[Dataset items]
-*-

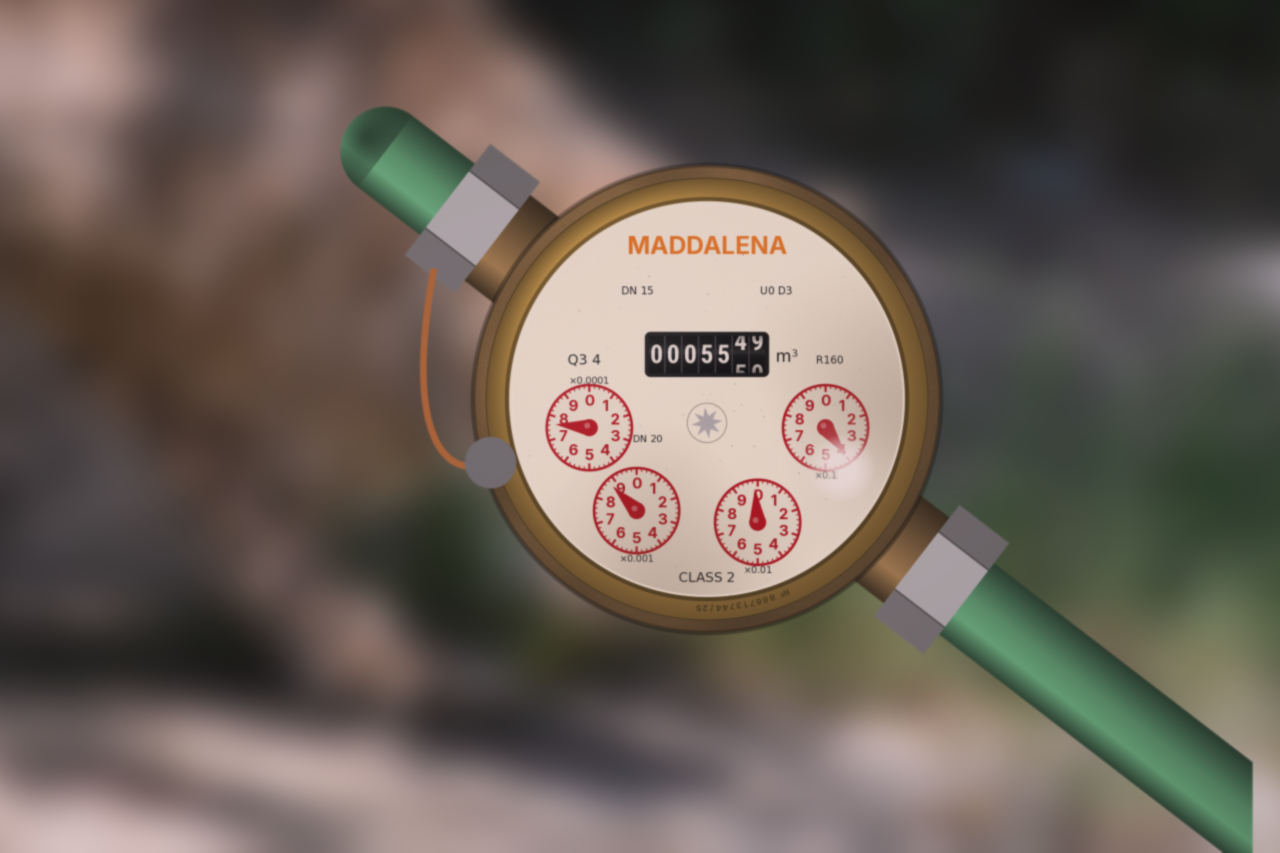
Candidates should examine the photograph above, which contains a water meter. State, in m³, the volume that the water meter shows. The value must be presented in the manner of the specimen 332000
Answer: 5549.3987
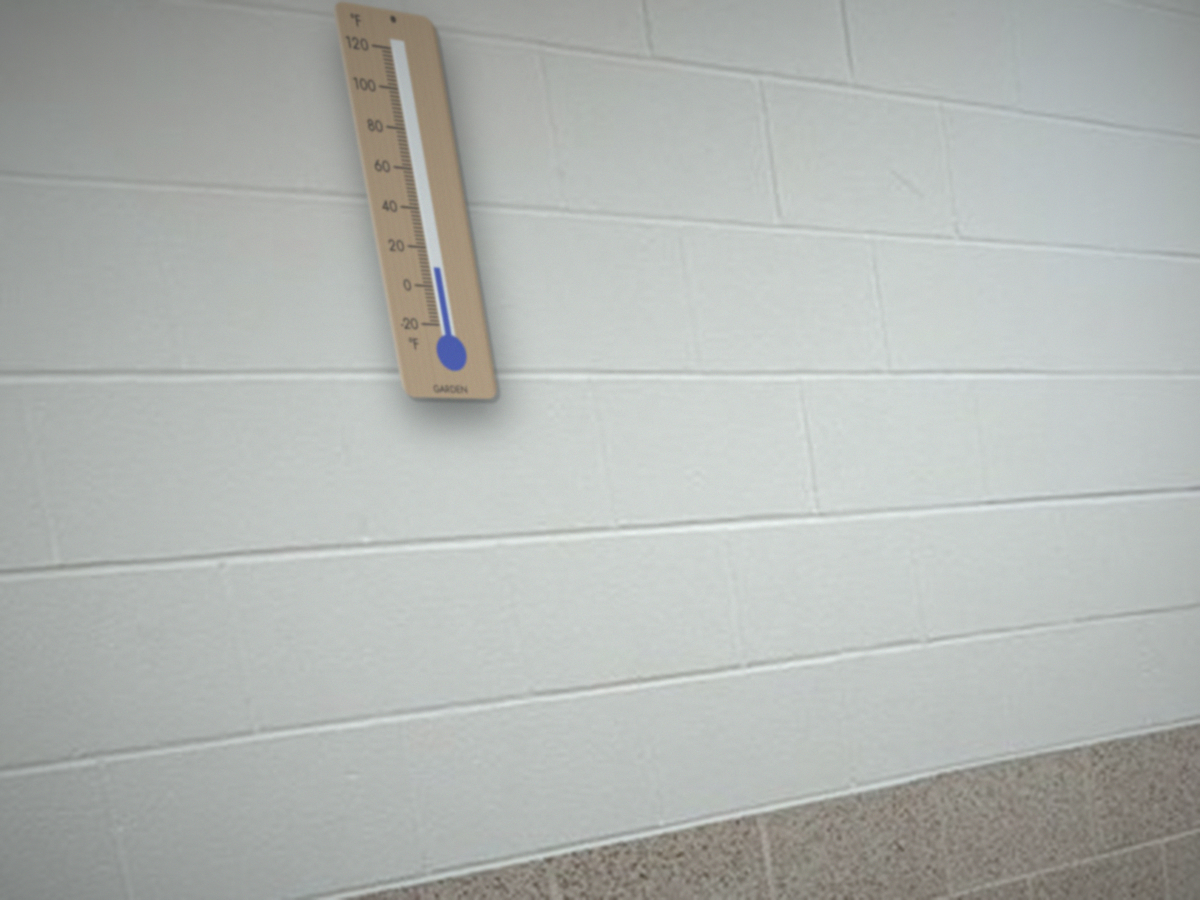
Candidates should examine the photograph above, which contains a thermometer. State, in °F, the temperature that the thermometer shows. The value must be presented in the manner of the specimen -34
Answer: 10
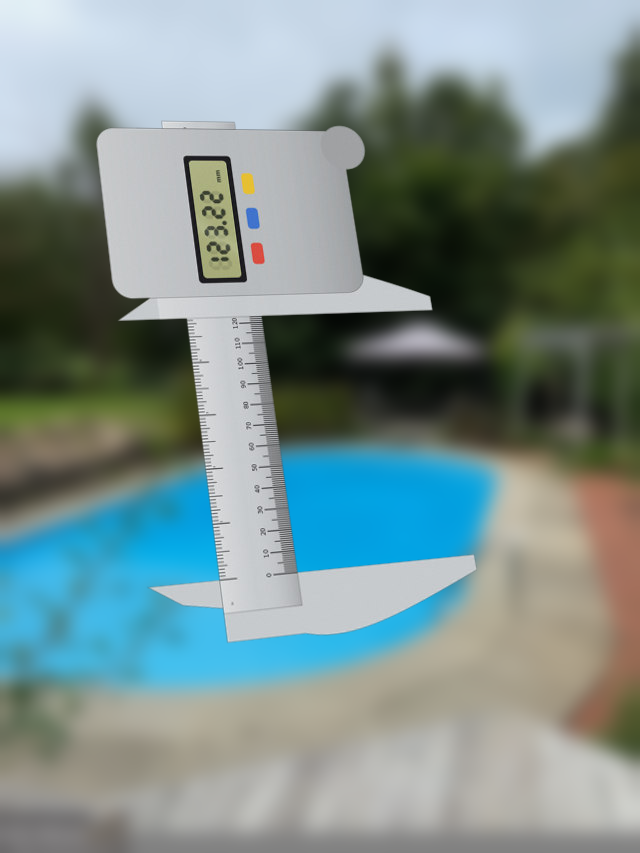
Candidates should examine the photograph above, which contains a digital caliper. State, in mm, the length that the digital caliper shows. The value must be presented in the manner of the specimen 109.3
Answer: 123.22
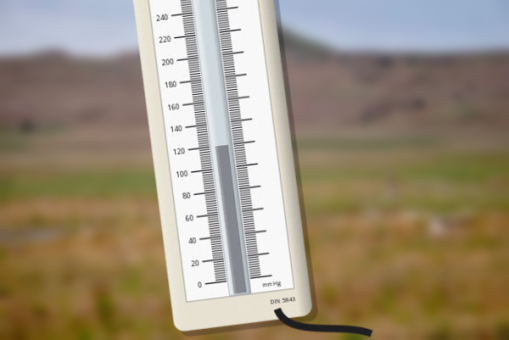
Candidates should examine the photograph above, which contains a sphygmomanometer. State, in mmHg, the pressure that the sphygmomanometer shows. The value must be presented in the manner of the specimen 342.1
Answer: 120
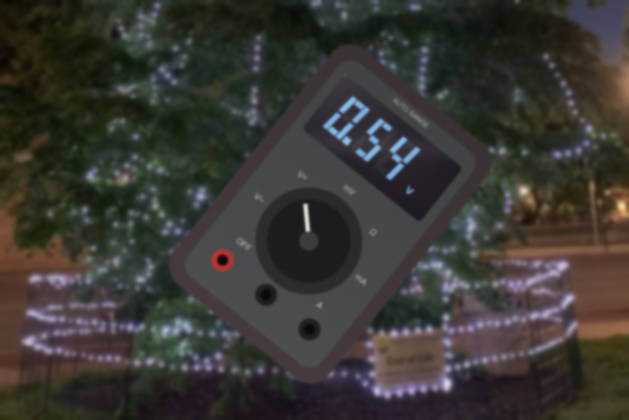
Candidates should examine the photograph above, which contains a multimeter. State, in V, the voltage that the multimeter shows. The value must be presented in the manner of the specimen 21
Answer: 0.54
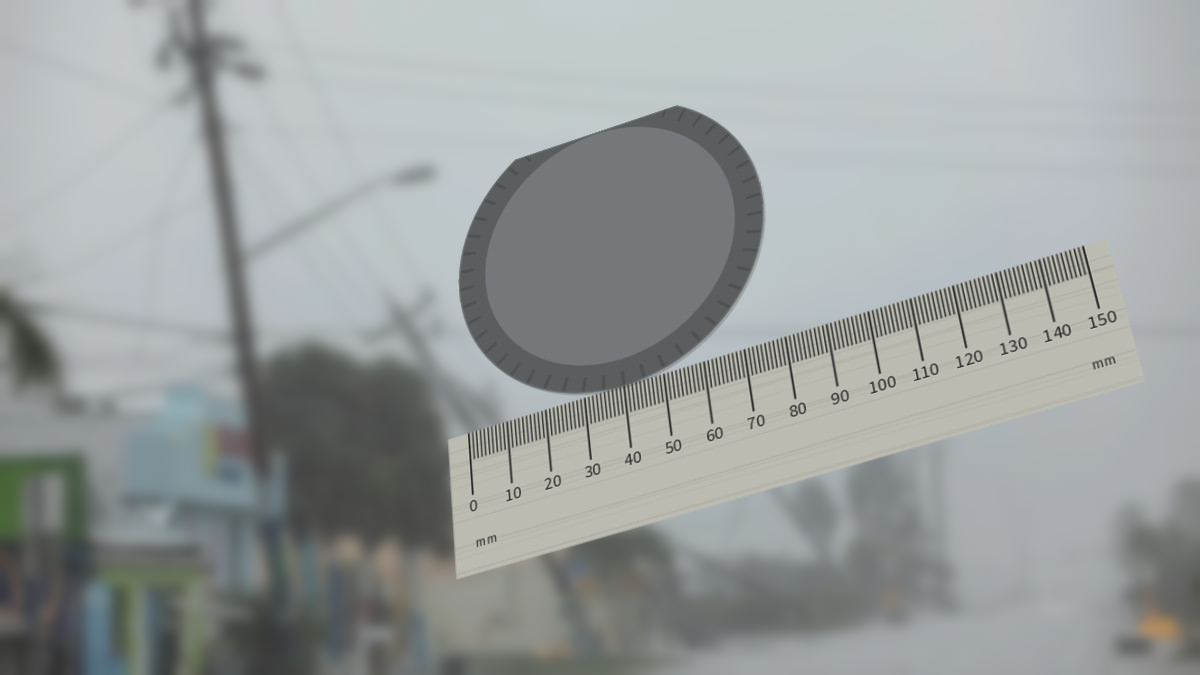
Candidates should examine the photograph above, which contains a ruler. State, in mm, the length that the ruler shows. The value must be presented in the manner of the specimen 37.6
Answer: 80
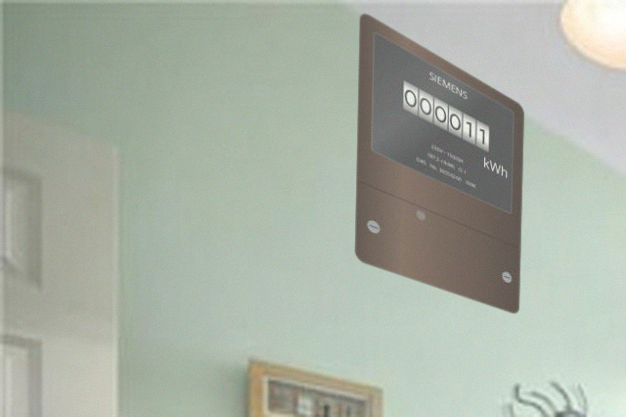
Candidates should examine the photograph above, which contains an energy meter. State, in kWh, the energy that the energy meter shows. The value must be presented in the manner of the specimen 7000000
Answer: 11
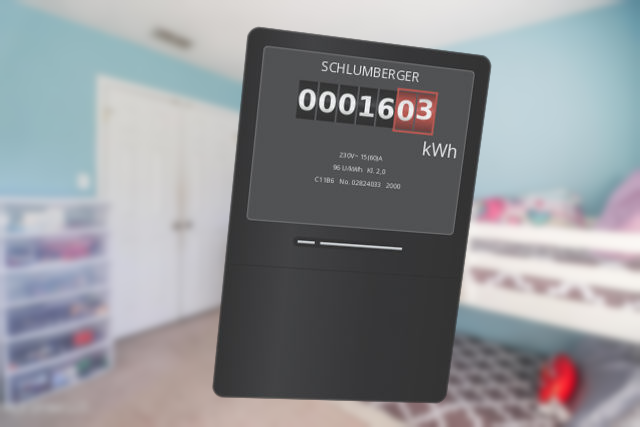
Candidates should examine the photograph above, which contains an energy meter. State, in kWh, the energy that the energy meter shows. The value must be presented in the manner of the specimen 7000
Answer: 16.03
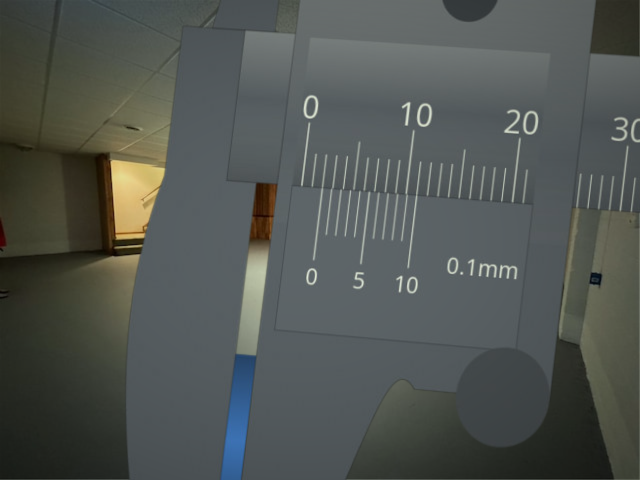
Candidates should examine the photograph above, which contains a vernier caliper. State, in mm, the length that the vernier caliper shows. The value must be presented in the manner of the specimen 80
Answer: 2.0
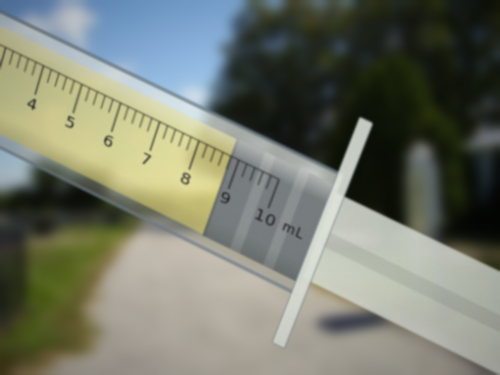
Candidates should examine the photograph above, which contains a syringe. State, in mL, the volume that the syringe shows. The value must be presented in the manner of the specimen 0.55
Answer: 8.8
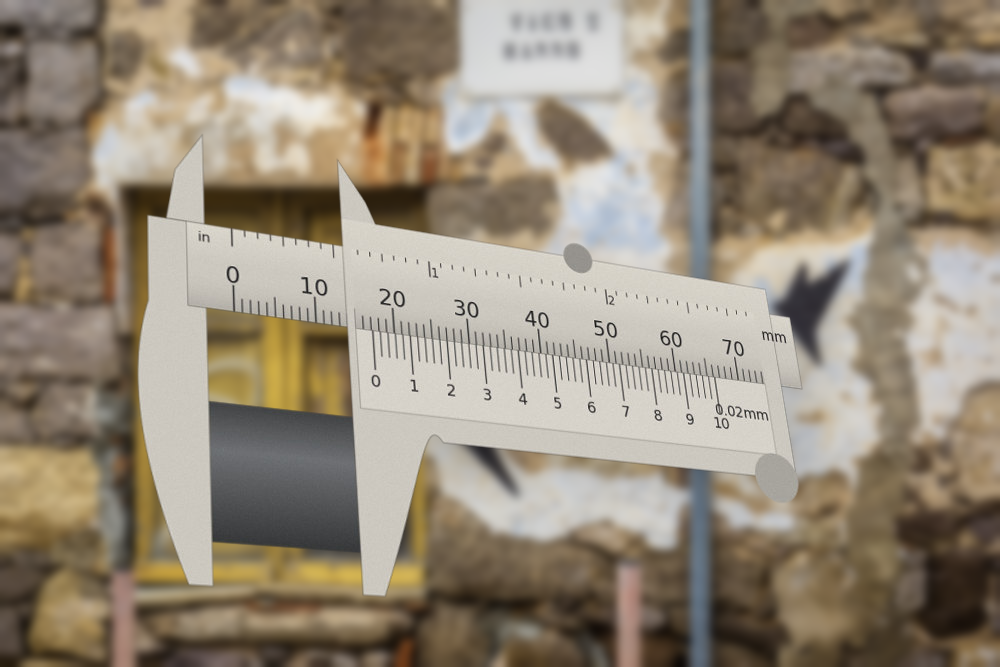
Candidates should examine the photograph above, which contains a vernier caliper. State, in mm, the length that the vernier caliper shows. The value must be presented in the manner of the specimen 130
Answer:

-*-

### INSTRUCTIONS FOR THE TASK
Rewrite the part of the rows that opens with the line containing "the specimen 342.1" and closes with the line containing "Answer: 16.03", putting "Students" wherever "Candidates" appears and changing nothing else. Leave the pictures out of your answer.

### OUTPUT BELOW
Students should examine the photograph above, which contains a sphygmomanometer. State, in mmHg, the pressure that the sphygmomanometer shows. The value must be presented in the manner of the specimen 342.1
Answer: 120
Students should examine the photograph above, which contains a multimeter. State, in V, the voltage that the multimeter shows. The value must be presented in the manner of the specimen 21
Answer: 0.54
Students should examine the photograph above, which contains a ruler. State, in mm, the length that the ruler shows. The value must be presented in the manner of the specimen 37.6
Answer: 80
Students should examine the photograph above, which contains an energy meter. State, in kWh, the energy that the energy meter shows. The value must be presented in the manner of the specimen 7000000
Answer: 11
Students should examine the photograph above, which contains an energy meter. State, in kWh, the energy that the energy meter shows. The value must be presented in the manner of the specimen 7000
Answer: 16.03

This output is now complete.